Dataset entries

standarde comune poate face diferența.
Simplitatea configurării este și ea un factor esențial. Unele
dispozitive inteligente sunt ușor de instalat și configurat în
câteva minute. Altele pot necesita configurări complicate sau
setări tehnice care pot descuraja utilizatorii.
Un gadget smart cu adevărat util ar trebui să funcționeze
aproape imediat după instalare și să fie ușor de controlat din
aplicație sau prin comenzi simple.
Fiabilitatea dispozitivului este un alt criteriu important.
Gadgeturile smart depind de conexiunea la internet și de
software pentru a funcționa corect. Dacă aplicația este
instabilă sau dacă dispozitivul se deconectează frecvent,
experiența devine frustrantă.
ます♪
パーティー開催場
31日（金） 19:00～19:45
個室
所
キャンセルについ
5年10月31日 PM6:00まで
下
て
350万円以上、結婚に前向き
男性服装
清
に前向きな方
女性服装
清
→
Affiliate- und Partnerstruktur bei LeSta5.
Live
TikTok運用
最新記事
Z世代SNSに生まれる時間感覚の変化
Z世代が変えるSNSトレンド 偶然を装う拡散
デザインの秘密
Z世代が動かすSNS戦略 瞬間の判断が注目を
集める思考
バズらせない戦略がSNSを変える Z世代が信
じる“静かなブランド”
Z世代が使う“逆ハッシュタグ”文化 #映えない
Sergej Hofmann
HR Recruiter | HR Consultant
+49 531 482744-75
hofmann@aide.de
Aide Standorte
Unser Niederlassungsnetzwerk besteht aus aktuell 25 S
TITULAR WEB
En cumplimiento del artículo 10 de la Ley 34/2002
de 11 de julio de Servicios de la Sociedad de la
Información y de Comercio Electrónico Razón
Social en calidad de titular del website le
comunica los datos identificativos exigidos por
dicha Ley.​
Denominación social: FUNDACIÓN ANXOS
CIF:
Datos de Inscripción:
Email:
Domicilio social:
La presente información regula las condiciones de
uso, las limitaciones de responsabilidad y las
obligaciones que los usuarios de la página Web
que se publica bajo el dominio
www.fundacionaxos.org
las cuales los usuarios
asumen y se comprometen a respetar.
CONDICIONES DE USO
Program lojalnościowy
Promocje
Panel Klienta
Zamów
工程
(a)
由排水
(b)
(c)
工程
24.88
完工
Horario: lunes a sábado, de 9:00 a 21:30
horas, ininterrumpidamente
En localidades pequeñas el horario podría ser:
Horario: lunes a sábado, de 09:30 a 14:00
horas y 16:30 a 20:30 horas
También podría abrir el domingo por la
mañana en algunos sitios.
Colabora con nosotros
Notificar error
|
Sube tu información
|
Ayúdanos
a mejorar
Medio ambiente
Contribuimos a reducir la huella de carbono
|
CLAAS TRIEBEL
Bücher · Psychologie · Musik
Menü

[Assigned task]
Recast the lines of the items, from the first one through the line containing "Z世代が変えるSNSトレンド 偶然を装う拡散" inclusive, as a JSON list of strings, one string per line, leaving out blank lines.

[Expected answer]
[
  "standarde comune poate face diferența.",
  "Simplitatea configurării este și ea un factor esențial. Unele",
  "dispozitive inteligente sunt ușor de instalat și configurat în",
  "câteva minute. Altele pot necesita configurări complicate sau",
  "setări tehnice care pot descuraja utilizatorii.",
  "Un gadget smart cu adevărat util ar trebui să funcționeze",
  "aproape imediat după instalare și să fie ușor de controlat din",
  "aplicație sau prin comenzi simple.",
  "Fiabilitatea dispozitivului este un alt criteriu important.",
  "Gadgeturile smart depind de conexiunea la internet și de",
  "software pentru a funcționa corect. Dacă aplicația este",
  "instabilă sau dacă dispozitivul se deconectează frecvent,",
  "experiența devine frustrantă.",
  "ます♪",
  "パーティー開催場",
  "31日（金） 19:00～19:45",
  "個室",
  "所",
  "キャンセルについ",
  "5年10月31日 PM6:00まで",
  "下",
  "て",
  "350万円以上、結婚に前向き",
  "男性服装",
  "清",
  "に前向きな方",
  "女性服装",
  "清",
  "→",
  "Affiliate- und Partnerstruktur bei LeSta5.",
  "Live",
  "TikTok運用",
  "最新記事",
  "Z世代SNSに生まれる時間感覚の変化",
  "Z世代が変えるSNSトレンド 偶然を装う拡散"
]